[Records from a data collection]
************

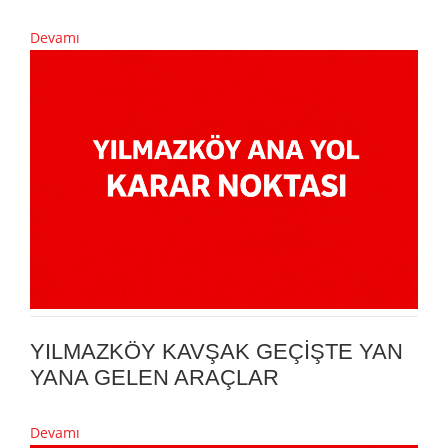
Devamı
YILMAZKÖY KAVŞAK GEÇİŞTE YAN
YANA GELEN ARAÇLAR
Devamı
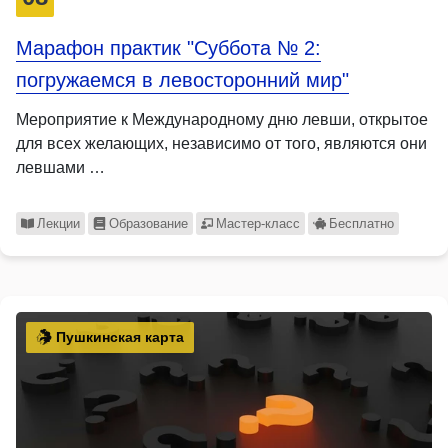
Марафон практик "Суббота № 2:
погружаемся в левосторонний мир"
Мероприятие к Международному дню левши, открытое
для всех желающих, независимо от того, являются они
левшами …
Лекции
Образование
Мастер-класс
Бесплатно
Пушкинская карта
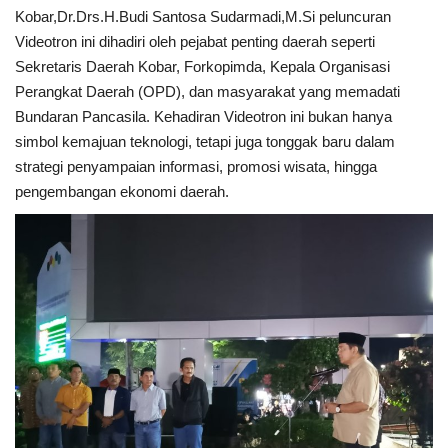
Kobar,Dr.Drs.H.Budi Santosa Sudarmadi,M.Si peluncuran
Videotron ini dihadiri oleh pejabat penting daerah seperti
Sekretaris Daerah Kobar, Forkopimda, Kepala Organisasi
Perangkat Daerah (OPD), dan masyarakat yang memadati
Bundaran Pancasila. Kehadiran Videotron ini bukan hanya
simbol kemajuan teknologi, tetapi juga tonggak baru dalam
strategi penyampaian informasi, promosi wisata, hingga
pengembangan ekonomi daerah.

************

▸ Assigned task
Lines from the one above containing "Мероприятие к Международному" down to the one containing "simbol kemajuan teknologi, tetapi" should be transcribed exactly, with both ends kept and no pictures.

▸ Worked solution
Мероприятие к Международному дню левши, открытое
для всех желающих, независимо от того, являются они
левшами …
Лекции
Образование
Мастер-класс
Бесплатно
Пушкинская карта
Kobar,Dr.Drs.H.Budi Santosa Sudarmadi,M.Si peluncuran
Videotron ini dihadiri oleh pejabat penting daerah seperti
Sekretaris Daerah Kobar, Forkopimda, Kepala Organisasi
Perangkat Daerah (OPD), dan masyarakat yang memadati
Bundaran Pancasila. Kehadiran Videotron ini bukan hanya
simbol kemajuan teknologi, tetapi juga tonggak baru dalam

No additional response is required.